# I Broke My Junior



## silverhawk (Nov 12, 2016)

Well, I'm not really sure I broke my junior - it could have been a previous owner, and no one said anything to a subsequent owner.  I had just finished a simple knurl with a home-made knurling tool and decided to take the compound slide apart for a good cleaning.  The knurl turned out sub-par, but usable for my first knurl :




But, then I found the break :




So, now I have to replace the cross slide car.  [sigh]


----------



## milomilo (Nov 12, 2016)

Do you have the skills to do a weld repair?


----------



## silverhawk (Nov 12, 2016)

milomilo said:


> Do you have the skills to do a weld repair?



Not cast iron like this. I could find someone, but would then have to have someone mill the surface and scrape it. It might be easier to pick one up on fleabay. I will find it, and get this thing back up and running.


----------



## milomilo (Nov 13, 2016)

silverhawk said:


> Not cast iron like this. I could find someone, but would then have to have someone mill the surface and scrape it. It might be easier to pick one up on fleabay. I will find it, and get this thing back up and running.



If you have a welder and some nickle rod, it should weld up nicely. With some careful grinding with a 4" grinder, and them some filing it should be good to go.


----------



## davidh (Nov 14, 2016)

thats should be an fairly easy repair for a good welder.  its not rocket science as milomilo sorta said.  anything you can do to it will make it better than it is, and it works now.   it must have had a heck of a crash. . . . good luck.


----------



## silverhawk (Nov 16, 2016)

Unfortunately, one of the pieces had broken off, and disappeared into some swarf on a clean up - I am missing part of the compound base.  I will keep the part around (in case I find the piece that had broken off) or I master the art of building up the broken off part.

I also found a replacement (and in much better shape than I had) on eBay - someone is parting out a 22-R junior with a 54" bed), and I expect an almost drop-in fit with my 22-YB.  It is the full apron/saddle/compound, so I will be back in the "saddle" shortly (sorry, my wife thinks I'm not too punny).


----------



## silverhawk (Dec 4, 2016)

So, I mis-typed - it was a 26-R.  But, it fit, and functions.  Just finished putting it back together and doing some test cuts (I was interrupted in building a gear depth gauge, finished making the shuttles last night) :





Incidentally, tried my hand at Knurling (before knowing I should have had specific diameters for it to turn out right), and I finally figured out using a cut-off tool (still need to work on it).

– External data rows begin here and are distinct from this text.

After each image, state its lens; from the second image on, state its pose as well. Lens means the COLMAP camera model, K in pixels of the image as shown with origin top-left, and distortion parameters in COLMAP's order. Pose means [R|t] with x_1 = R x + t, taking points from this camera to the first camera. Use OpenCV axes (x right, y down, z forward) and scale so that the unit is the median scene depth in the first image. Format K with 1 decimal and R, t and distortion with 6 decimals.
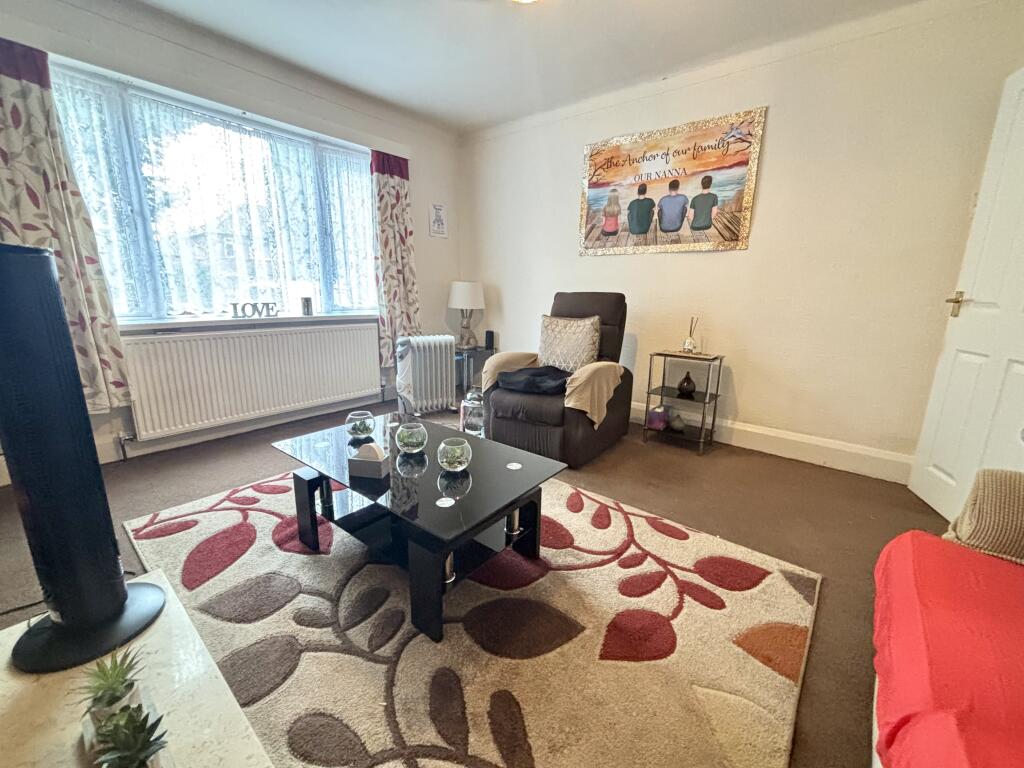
lens RADIAL K [[416.4, 0, 512.4], [0, 416.4, 381.8], [0, 0, 1]] dist [-0.000896, 0.000270]
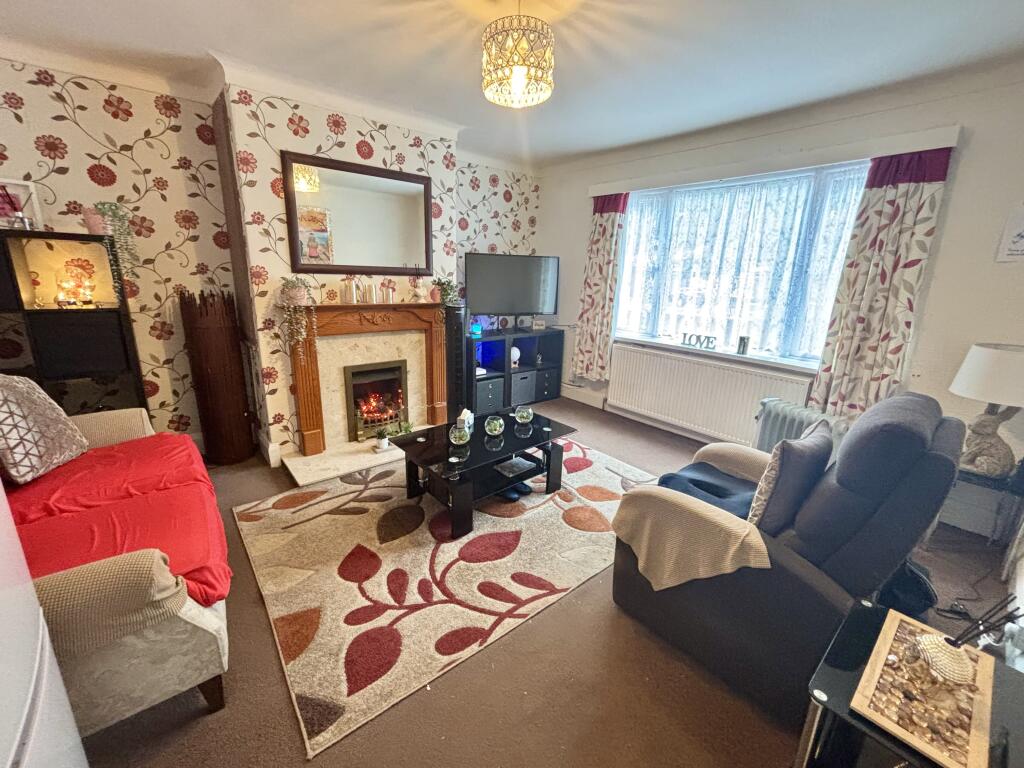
lens RADIAL K [[416.4, 0, 512.4], [0, 416.4, 381.8], [0, 0, 1]] dist [-0.000896, 0.000270]
pose [[-0.187886, 0.227389, -0.955507, 1.103562], [-0.250787, 0.929479, 0.270508, -0.421084], [0.949634, 0.290453, -0.117610, 1.103078]]
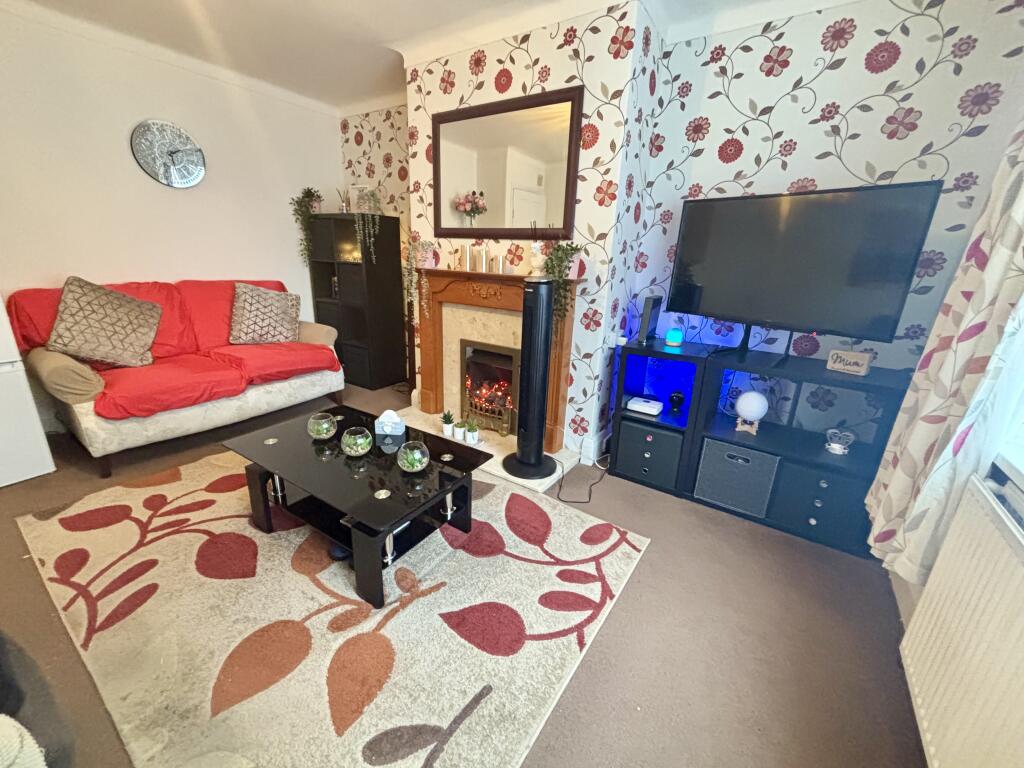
lens RADIAL K [[416.4, 0, 512.4], [0, 416.4, 381.8], [0, 0, 1]] dist [-0.000896, 0.000270]
pose [[-0.994492, -0.026831, -0.101323, -0.485443], [-0.073988, 0.864426, 0.497286, -0.513796], [0.074244, 0.502043, -0.861650, 1.722943]]
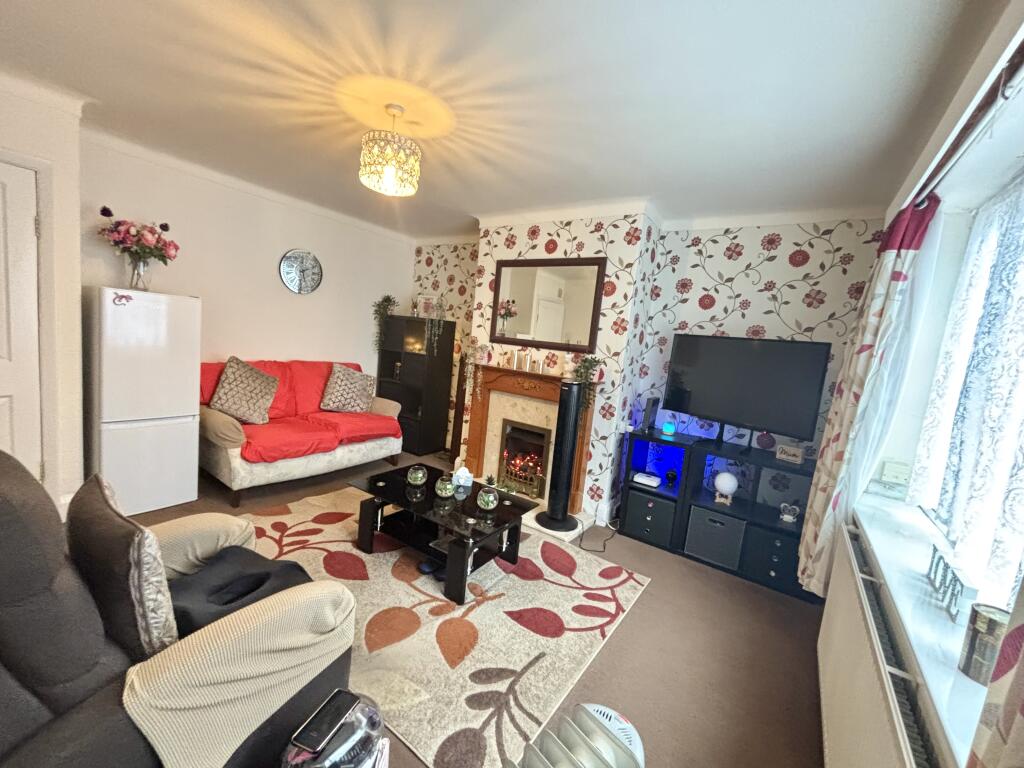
lens RADIAL K [[414.6, 0, 512.7], [0, 414.6, 381.6], [0, 0, 1]] dist [-0.000799, -0.000310]
pose [[-0.990206, -0.109814, -0.086218, -0.288575], [-0.132009, 0.937461, 0.322087, -0.690203], [0.045456, 0.330314, -0.942776, 2.130080]]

Plus, I'm finally getting the hang of centering in the 4-jaw independent chuck versus the 3-jaw scroll.  I'd have used the 3-jaw, but I need to true the jaws.  Also, my jaws only go in one direction (I'd love to have a another set of jaws that could be reversed) :




It's an old chuck, and may not be worth trying to track down replacement, reversed jaws.  But, who knows?  Maybe something will show up on fleabay.


----------